Ekonomi, Hukum, Jakarta, Jakarta, Nasional, Pemerintahan, Politik

KPK Tahan Eks Stafsus Menag Gus Alex, Terseret Kasus Dugaan Korupsi Kuota Haji

ruminews.id, JAKARTA, – Komisi Pemberantasan Korupsi (KPK) resmi menahan mantan staf khusus Menteri Agama, Ishfah Abidal Aziz atau yang dikenal sebagai Gus Alex, setelah menjalani pemeriksaan sebagai tersangka. Penahanan dilakukan di Gedung KPK, Kuningan, Jakarta Selatan, pada Selasa (17/3/2026). Gus Alex ditetapkan sebagai tersangka dalam perkara dugaan korupsi terkait pengelolaan kuota haji tahun 2023–2024. Ia terlihat keluar dari ruang pemeriksaan dengan mengenakan rompi oranye khas tahanan KPK dan dalam kondisi tangan terborgol saat digiring oleh penyidik. Penahanan ini menjadikan Gus Alex menyusul mantan Menteri Agama, Yaqut Cholil Qoumas, yang lebih dahulu ditahan dalam kasus yang sama. Dengan demikian, keduanya dipastikan menjalani proses hukum serta masa penahanan di rumah tahanan KPK, termasuk pada momentum Hari Raya Idulfitri tahun ini. Dalam kasus ini, KPK mengungkap adanya dugaan penyalahgunaan kewenangan dalam pembagian kuota haji tambahan.
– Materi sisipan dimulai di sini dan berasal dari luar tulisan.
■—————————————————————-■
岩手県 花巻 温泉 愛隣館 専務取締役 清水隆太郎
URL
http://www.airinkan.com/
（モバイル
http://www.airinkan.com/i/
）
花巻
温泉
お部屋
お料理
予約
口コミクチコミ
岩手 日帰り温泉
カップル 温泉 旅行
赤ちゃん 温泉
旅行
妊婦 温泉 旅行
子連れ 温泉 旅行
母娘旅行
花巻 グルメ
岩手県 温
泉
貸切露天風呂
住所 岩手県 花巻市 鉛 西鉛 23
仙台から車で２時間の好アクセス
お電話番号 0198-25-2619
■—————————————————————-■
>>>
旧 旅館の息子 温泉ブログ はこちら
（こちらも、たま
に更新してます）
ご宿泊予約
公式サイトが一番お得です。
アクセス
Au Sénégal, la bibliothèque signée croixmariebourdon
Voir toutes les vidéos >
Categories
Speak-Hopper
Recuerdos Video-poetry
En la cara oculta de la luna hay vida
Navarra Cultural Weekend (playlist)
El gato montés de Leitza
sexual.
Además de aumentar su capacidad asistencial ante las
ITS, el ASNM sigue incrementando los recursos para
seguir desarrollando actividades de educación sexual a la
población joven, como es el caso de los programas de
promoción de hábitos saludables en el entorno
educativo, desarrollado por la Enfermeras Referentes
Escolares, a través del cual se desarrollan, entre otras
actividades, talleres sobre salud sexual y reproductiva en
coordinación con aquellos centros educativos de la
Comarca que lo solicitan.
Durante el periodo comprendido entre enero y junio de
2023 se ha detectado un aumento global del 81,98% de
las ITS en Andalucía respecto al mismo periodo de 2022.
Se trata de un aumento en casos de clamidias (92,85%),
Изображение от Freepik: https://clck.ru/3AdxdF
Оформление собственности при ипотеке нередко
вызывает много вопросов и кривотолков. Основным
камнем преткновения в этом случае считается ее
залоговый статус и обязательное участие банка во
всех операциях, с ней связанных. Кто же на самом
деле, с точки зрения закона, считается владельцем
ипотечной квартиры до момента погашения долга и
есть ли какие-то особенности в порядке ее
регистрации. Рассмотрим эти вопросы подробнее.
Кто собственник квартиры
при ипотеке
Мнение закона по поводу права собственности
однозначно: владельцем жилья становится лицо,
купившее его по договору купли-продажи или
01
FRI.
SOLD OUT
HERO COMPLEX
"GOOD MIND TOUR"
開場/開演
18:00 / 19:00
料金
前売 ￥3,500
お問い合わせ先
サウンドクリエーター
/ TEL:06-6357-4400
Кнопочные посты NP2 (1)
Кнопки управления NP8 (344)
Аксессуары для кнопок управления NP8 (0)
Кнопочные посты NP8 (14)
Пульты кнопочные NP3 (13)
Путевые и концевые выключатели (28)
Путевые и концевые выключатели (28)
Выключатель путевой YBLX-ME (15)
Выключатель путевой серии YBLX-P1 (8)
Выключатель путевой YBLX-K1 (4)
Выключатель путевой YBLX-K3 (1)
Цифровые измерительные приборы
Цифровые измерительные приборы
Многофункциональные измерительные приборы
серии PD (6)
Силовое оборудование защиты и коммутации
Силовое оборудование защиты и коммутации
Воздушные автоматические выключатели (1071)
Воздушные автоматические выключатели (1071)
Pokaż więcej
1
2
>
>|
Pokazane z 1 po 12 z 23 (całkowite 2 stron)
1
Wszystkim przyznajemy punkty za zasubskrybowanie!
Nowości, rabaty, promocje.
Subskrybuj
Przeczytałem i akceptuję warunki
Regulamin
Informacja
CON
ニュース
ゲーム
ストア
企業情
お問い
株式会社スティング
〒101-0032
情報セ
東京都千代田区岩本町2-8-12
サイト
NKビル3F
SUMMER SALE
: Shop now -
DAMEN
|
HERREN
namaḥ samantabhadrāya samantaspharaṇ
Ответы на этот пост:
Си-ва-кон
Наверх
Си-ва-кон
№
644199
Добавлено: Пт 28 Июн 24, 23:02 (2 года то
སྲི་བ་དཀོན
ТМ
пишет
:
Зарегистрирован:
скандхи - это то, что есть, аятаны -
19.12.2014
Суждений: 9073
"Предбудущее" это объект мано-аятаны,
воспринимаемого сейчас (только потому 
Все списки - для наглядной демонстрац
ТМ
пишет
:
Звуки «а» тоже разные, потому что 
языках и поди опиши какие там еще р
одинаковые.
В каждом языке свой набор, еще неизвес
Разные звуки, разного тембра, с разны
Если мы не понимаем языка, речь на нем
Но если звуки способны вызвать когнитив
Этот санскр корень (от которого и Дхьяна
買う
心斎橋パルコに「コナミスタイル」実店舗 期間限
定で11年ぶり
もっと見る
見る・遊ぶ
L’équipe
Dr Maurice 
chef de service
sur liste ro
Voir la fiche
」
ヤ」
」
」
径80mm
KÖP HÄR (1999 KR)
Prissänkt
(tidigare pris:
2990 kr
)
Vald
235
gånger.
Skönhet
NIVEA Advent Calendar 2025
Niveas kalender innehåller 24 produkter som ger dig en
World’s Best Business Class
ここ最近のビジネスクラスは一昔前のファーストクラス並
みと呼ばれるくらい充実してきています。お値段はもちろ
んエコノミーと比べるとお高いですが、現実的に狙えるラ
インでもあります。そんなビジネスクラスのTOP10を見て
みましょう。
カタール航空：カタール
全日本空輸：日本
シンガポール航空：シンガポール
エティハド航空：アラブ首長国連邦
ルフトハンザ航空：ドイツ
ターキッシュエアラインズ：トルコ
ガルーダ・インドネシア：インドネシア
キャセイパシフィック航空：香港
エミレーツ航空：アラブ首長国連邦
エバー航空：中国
Gus Alex diduga memiliki peran dalam membantu pengaturan distribusi kuota serta menghubungkan sejumlah pihak terkait, termasuk dalam praktik pengumpulan sejumlah dana dari penyelenggara haji khusus. Meski demikian, saat digiring menuju mobil tahanan, Gus Alex membantah adanya perintah dari Yaqut terkait pembagian kuota tersebut. Ia juga menegaskan bahwa dirinya telah menyampaikan seluruh informasi yang diketahuinya kepada penyidik dan menghormati proses hukum yang sedang berjalan. KPK menegaskan bahwa penahanan ini merupakan bagian dari upaya penegakan hukum guna mengusut tuntas dugaan korupsi di sektor pelayanan keagamaan. Proses penyidikan akan terus berlanjut untuk mengungkap pihak-pihak lain yang diduga terlibat dalam perkara tersebut.